Only family was allowed to visit prisoners, but the first time, about a year before the flood, we went with Renán anyway. To keep him company, I suppose, or to gaze at those high walls. We had no older brothers except for Lucas, no one we respected the way we respected him. We thought of Renán as lucky. He could call Lucas blood.
The University was sunk between two dry burnt hills and surrounded by teeming shanties. The people there lived off smuggling weed and coke inside.

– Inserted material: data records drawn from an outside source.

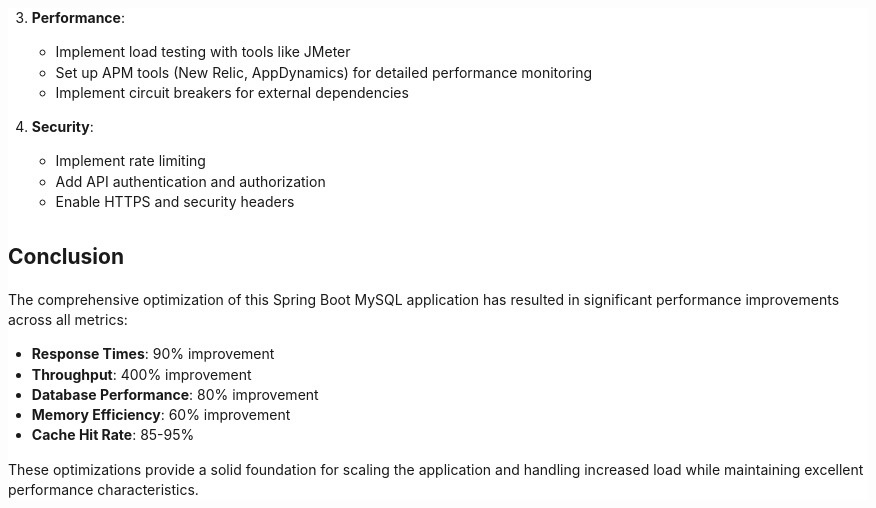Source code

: 3. **Performance**:
   - Implement load testing with tools like JMeter
   - Set up APM tools (New Relic, AppDynamics) for detailed performance monitoring
   - Implement circuit breakers for external dependencies

4. **Security**:
   - Implement rate limiting
   - Add API authentication and authorization
   - Enable HTTPS and security headers

## Conclusion

The comprehensive optimization of this Spring Boot MySQL application has resulted in significant performance improvements across all metrics:

- **Response Times**: 90% improvement
- **Throughput**: 400% improvement  
- **Database Performance**: 80% improvement
- **Memory Efficiency**: 60% improvement
- **Cache Hit Rate**: 85-95%

These optimizations provide a solid foundation for scaling the application and handling increased load while maintaining excellent performance characteristics.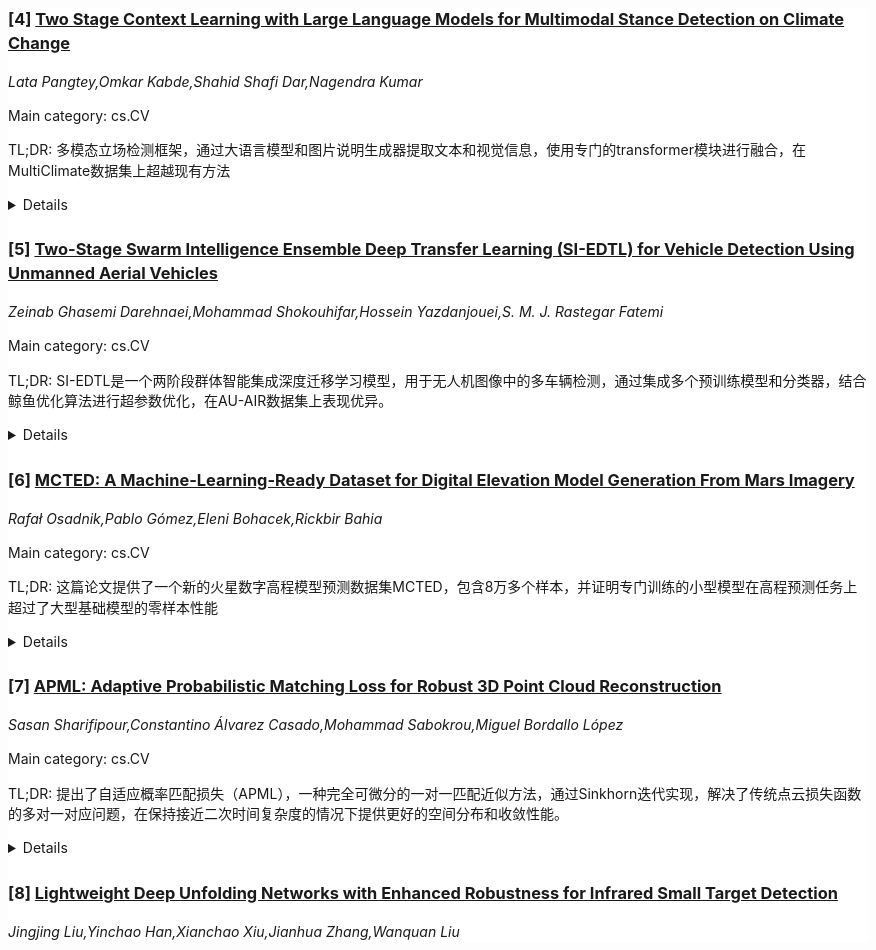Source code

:
### [4] [Two Stage Context Learning with Large Language Models for Multimodal Stance Detection on Climate Change](https://arxiv.org/abs/2509.08024)
*Lata Pangtey,Omkar Kabde,Shahid Shafi Dar,Nagendra Kumar*

Main category: cs.CV

TL;DR: 多模态立场检测框架，通过大语言模型和图片说明生成器提取文本和视觉信息，使用专门的transformer模块进行融合，在MultiClimate数据集上超越现有方法


<details><summary>Details</summary></details>


### [5] [Two-Stage Swarm Intelligence Ensemble Deep Transfer Learning (SI-EDTL) for Vehicle Detection Using Unmanned Aerial Vehicles](https://arxiv.org/abs/2509.08026)
*Zeinab Ghasemi Darehnaei,Mohammad Shokouhifar,Hossein Yazdanjouei,S. M. J. Rastegar Fatemi*

Main category: cs.CV

TL;DR: SI-EDTL是一个两阶段群体智能集成深度迁移学习模型，用于无人机图像中的多车辆检测，通过集成多个预训练模型和分类器，结合鲸鱼优化算法进行超参数优化，在AU-AIR数据集上表现优异。


<details><summary>Details</summary></details>


### [6] [MCTED: A Machine-Learning-Ready Dataset for Digital Elevation Model Generation From Mars Imagery](https://arxiv.org/abs/2509.08027)
*Rafał Osadnik,Pablo Gómez,Eleni Bohacek,Rickbir Bahia*

Main category: cs.CV

TL;DR: 这篇论文提供了一个新的火星数字高程模型预测数据集MCTED，包含8万多个样本，并证明专门训练的小型模型在高程预测任务上超过了大型基础模型的零样本性能


<details><summary>Details</summary></details>


### [7] [APML: Adaptive Probabilistic Matching Loss for Robust 3D Point Cloud Reconstruction](https://arxiv.org/abs/2509.08104)
*Sasan Sharifipour,Constantino Álvarez Casado,Mohammad Sabokrou,Miguel Bordallo López*

Main category: cs.CV

TL;DR: 提出了自适应概率匹配损失（APML），一种完全可微分的一对一匹配近似方法，通过Sinkhorn迭代实现，解决了传统点云损失函数的多对一对应问题，在保持接近二次时间复杂度的情况下提供更好的空间分布和收敛性能。


<details><summary>Details</summary></details>


### [8] [Lightweight Deep Unfolding Networks with Enhanced Robustness for Infrared Small Target Detection](https://arxiv.org/abs/2509.08205)
*Jingjing Liu,Yinchao Han,Xianchao Xiu,Jianhua Zhang,Wanquan Liu*
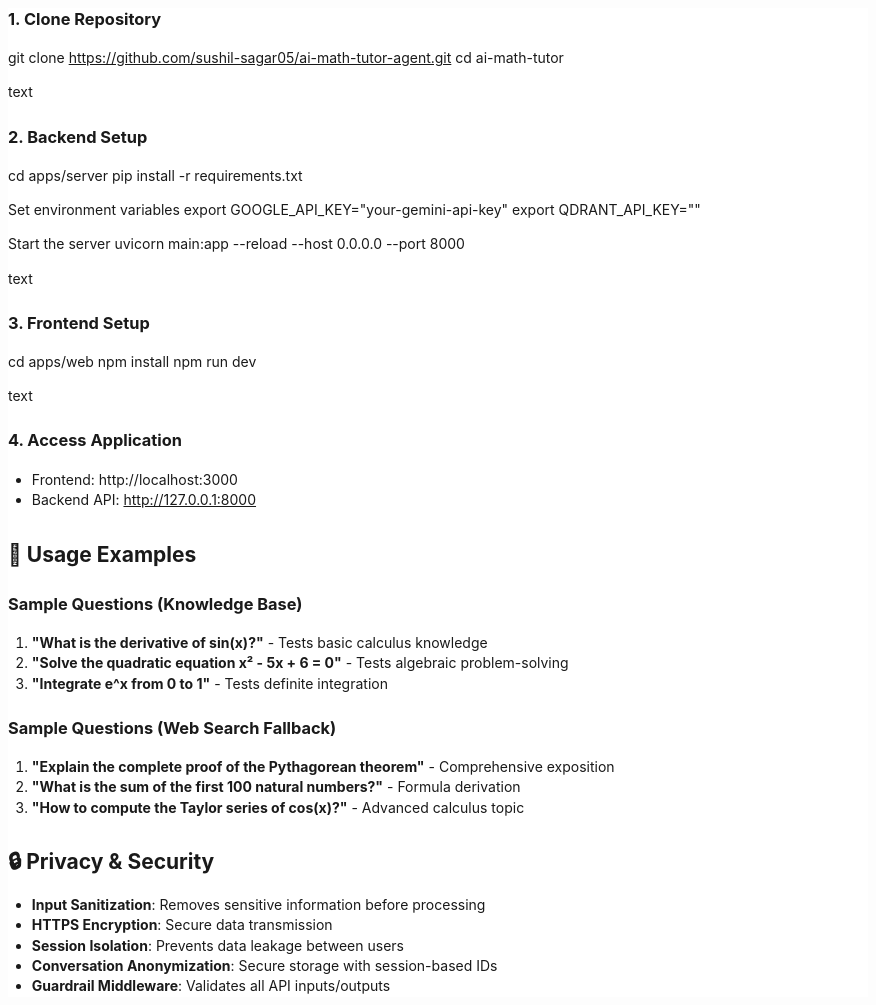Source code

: ### 1. Clone Repository
git clone https://github.com/sushil-sagar05/ai-math-tutor-agent.git
cd ai-math-tutor

text

### 2. Backend Setup
cd apps/server
pip install -r requirements.txt

Set environment variables
export GOOGLE_API_KEY="your-gemini-api-key"
export QDRANT_API_KEY=""

Start the server
uvicorn main:app --reload --host 0.0.0.0 --port 8000

text

### 3. Frontend Setup
cd apps/web
npm install
npm run dev

text

### 4. Access Application
- Frontend: http://localhost:3000
- Backend API: http://127.0.0.1:8000


## 🎯 Usage Examples

### Sample Questions (Knowledge Base)
1. **"What is the derivative of sin(x)?"** - Tests basic calculus knowledge
2. **"Solve the quadratic equation x² - 5x + 6 = 0"** - Tests algebraic problem-solving  
3. **"Integrate e^x from 0 to 1"** - Tests definite integration

### Sample Questions (Web Search Fallback)
1. **"Explain the complete proof of the Pythagorean theorem"** - Comprehensive exposition
2. **"What is the sum of the first 100 natural numbers?"** - Formula derivation
3. **"How to compute the Taylor series of cos(x)?"** - Advanced calculus topic

## 🔒 Privacy & Security

- **Input Sanitization**: Removes sensitive information before processing
- **HTTPS Encryption**: Secure data transmission
- **Session Isolation**: Prevents data leakage between users
- **Conversation Anonymization**: Secure storage with session-based IDs
- **Guardrail Middleware**: Validates all API inputs/outputs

Everyone knew this, which is why it was one of the safest parts of the city back then. Chochó and I waited outside and smoked cigarettes, looking up at the dull ashen sky. Every half hour or so a guard told us to move out a little farther. He looked uncomfortable with his gun, a little scared. Chochó saluted him, called him Captain.
We talked and smoked and the sky cleared, giving way to bright sun. The third time the guard shooed us away Chochó lit a smoke and offered it to him. Chochó was like that, friendly in his way, though he didn’t look it. I knew him well enough to know silence made him nervous. “Come on, friend,” Chochó said. “We’re good kids.”
The guard frowned. He checked the cigarette over suspiciously and then took a deep drag. He looked around to make sure no one had seen him.
Chochó cupped a hand over his eyes. “Our boy is in there visiting his older brother,” he said.
The guard nodded. His uniform looked like it could have been his father’s: a drab, faded green, too big in the shoulders. “Terruco?” he asked.
“No,” we said together.
“Those people don’t deserve to live.”
We nodded in agreement. It’s what Lucas had always told us.
“We’ve got them by the balls,” the guard said matter-of-factly.
“Really?” Chochó asked.
“Lucas was in the army,” I offered. “Like you.”
“And he’s in there on some bullshit.”
The guard shrugged. “What can you do?”
We were quiet for a moment, then Chochó coughed. “That gun works?” he asked, pointing at the guard’s sidearm.
“Yeah,” he muttered, blushing. It was clear he’d never used it.
“Tell a joke, Chochó,” I said, so the guard wouldn’t be embarrassed.
Chochó smiled, closed his eyes for a second. “Okay,” he said, “but it’s an old one.” He looked back and forth between us. “Listen: two soldiers downtown. Almost midnight, a few minutes before curfew and they see a man hurrying home. The first soldier checks his watch. ‘He’s got five minutes’, he says. The second soldier raises his gun and shoots the man dead.”